■ TEXTO EXTRAÍDO:
↓

Es probable que a Frances McDormand se le haya olvidado pero todavía tiemblan las paredes del Victoria Eugenia ante el despropósito del fallo de 1990 con Ken Loach a la cabeza. Se decidió entonces que Muerte entre las flores, de su marido Joel Coen, no debía ser premiada por razones que sólo los miembros del jurado debían conocer. En su lugar barrió Las cartas de Aloú, un humilde y esforzado filme que además significó para su protagonista, que no actor, principal, Mulie Jarju, la Concha de Plata a la mejor interpretación. Un despropósito del jurado y una humillación para todos los actores profesionales presentes en aquella edición. Lo paradójico es que Loach, que tanto lamentaba y que se negó a premiar a los Coen, escogió como actriz protagonista a Frances McDormand para la que sigue siendo su mejor película; Agenda oculta.
Extrañas paradojas que podrían significar que en un futuro próximo a José Coronado, responsable de una de las mejores interpretaciones masculinas de esta edición se lo rifen Alex de la Iglesia, Bent Hamer y Guillermo Arriaga, los mismos que ahora no han querido reconocer su brillante interpretación. ¿Alguien duda que José Coronado tiene más posibilidades de trabajar con cualquiera de ellos que el actor griego ganador de la Concha de Plata quien, por otro lado, no tiene culpa alguna? La pregunta es obvia: ¿por qué no se premia en público lo que en privado se desea?
La historia del Zinemaldia rebosa en torpezas semejantes a la de este año. Hirokazu Kore-eda sabe muy bien qué significa ser atropellado. A nadie le debe extrañar que el cineasta japonés, uno de los mejores de su generación, subiera a recoger un premio menor en zapatillas. Otros, en su lugar, ni hubieran estado.

↑

■ INSTRUCCIONES DE TRABAJO:
A. Según el texto sobre los fallos del jurado del Zinemaldia, ¿qué película se llevó los premios de 1990 en lugar de Muerte entre las flores?
B. Prolonga el texto sobre los fallos del jurado del Zinemaldia a partir de su última oración.
Los datos no tienen ningún papel en esto.

Entradas de datos recopilados:

↓

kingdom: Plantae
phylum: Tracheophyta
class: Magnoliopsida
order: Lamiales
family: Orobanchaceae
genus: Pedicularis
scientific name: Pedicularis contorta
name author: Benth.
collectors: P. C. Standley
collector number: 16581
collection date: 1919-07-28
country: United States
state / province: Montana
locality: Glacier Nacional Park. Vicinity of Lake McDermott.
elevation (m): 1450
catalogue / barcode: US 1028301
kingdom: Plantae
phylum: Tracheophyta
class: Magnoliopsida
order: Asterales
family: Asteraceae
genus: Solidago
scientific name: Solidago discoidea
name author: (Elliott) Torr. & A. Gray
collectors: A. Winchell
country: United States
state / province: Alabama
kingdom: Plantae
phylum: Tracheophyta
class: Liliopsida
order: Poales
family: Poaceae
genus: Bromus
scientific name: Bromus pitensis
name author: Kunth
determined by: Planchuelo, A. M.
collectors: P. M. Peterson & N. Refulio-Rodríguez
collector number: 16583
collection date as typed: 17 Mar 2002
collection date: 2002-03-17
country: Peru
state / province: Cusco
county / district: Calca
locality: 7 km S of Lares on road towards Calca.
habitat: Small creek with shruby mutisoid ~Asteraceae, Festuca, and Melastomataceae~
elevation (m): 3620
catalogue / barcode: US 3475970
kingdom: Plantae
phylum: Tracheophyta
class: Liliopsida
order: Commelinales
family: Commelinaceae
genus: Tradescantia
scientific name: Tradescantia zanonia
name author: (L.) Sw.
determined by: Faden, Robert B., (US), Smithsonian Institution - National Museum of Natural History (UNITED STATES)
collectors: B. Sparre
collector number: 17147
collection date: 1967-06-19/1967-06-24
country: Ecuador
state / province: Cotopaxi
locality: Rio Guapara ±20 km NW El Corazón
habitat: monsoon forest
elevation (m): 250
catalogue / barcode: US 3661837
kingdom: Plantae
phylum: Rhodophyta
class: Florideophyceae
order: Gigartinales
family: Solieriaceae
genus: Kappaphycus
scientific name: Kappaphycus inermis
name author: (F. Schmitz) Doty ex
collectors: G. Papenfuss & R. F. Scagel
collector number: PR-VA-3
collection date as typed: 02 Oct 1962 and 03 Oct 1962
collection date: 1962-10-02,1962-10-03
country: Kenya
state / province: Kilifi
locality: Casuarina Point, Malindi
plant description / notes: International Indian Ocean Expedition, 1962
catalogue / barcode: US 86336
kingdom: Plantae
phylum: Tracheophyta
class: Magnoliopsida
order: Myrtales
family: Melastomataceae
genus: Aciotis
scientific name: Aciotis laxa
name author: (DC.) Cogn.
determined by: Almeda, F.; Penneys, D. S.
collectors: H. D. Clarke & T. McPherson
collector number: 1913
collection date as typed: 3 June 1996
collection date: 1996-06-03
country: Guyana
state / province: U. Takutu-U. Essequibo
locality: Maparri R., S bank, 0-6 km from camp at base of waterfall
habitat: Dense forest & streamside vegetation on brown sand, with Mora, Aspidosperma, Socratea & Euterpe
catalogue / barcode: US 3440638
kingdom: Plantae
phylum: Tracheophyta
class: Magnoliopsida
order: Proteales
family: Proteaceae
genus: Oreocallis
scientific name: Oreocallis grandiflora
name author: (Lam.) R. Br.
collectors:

↑

■ RESPUESTAS POR PUNTO:
A. Las cartas de Aloú.

B.
Hubo años lamentables como aquél en el que se despreció a Tavernier a favor de un olvidado filme de Imanol Uribe con Pajares en la playa en una especie de landismo progresista y hay que evocar las penosas ediciones que no se atrevieron a premiar a Terry Gilliam, Michael Winterbottom ni Claude Chabrol, entre otros grandes cineastas de nuestro tiempo. Nombres inmensos han pasado por Donostia, pero sus huellas no aparecen en el palmarés.
Un festival es, entre otras cosas, lo que premia. Ahora que se están divulgando los reportajes sobre la historia del Zinemaldia, estremece constatar que cuando se habla de algunos premiados, ni siquiera los más eruditos del lugar consiguen aportar alguna otra película suya merecedora de ser recordada. Por eso produce cierto enfado entre la crítica la decisión del jurado. No porque no se coincida con el fallo, personalmente encontraba media docena de películas premiables sin que el haber escogido una u otra hubiera sido un hecho para discrepar con la decisión.
Lo intolerable es que el palmarés, año tras año, se llene de películas irregulares y menores y de autores de escaso pasado, dudoso presente y probablemente ningún futuro (cinematográfico). Y eso es lo que año tras año defienden quienes abuchean –probablemente de manera inoportuna pero comprensible- lo calamitoso de tan frívolos jurados.
La cuestión es que este año debe verse como de transición irregular. Han sobrado ciclos como el dedicado al cine noir norteamericano cuya selección nada descubre ni nada aporta, cualquier cine club la hubiera organizado con los mismos títulos. Es más, cualquier aficionado posee el 90% de las películas programadas, en su videoteca particular. También ha pasado sin pena ni gloria el ciclo del cine chino digital y en general hay que asumir que el programa estaba sobrecargado sin necesidad. Pero lo más grave es que ha faltado valentía y voluntad de riesgo y algo más de coherencia en la sección oficial. Algunos denuncian la escasez de luminarias, pero en año de crisis tampoco parece oportuno pedir más.
Pobre balance que aporta una luz de esperanza ya que será muy fácil mejorarlo el próximo año, cuando el Zinemaldia celebre su sexagésima edición.